### GIVEN TEXT

###

OM: How would you define the central thrust of your work?
DR: The importance of trust in the workplace is universally understood. Where trust is present, individuals, teams and organizations are more confident, committed and energized. They deal better with change, dare to think and work outside the box, and deliver smarter, faster results.
Yet trust is fragile. In the workplace, as in life, it will be built and broken in all kinds of relationships. That’s a natural outcome of human interaction. The simple truth, though, is that when trust has been broken, people feel betrayed. What’s more, betrayal is universal. Everyone has been betrayed, and everyone has betrayed others. It’s how we deal with betrayal, or broken trust, that really matters. The key to sustaining trust at work is to know how to rebuild it, again and again.
OM: My understanding is that betrayal can happen in large and small ways, and both can have a powerful effect.

###

### WHAT THE EXERCISE ASKS
Answer these questions from the interview on workplace trust.
(a) How do people feel when trust has been broken?
(b) What is the key to sustaining trust at work?
(c) In what two ways does the interviewer say betrayal can happen?
The entries that come next have no connection to the interview on workplace trust.

###

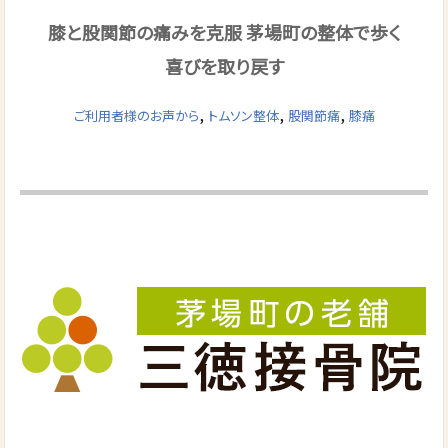
膝と股関節の痛みを克服 茅場町の整体で歩く
喜びを取り戻す
,
,
,
ご利用者様のお声から
トムソン整体
股関節痛
膝痛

###

### ANSWER AREA
(a) They feel betrayed.
(b) Knowing how to rebuild trust, again and again.
(c) In large and small ways.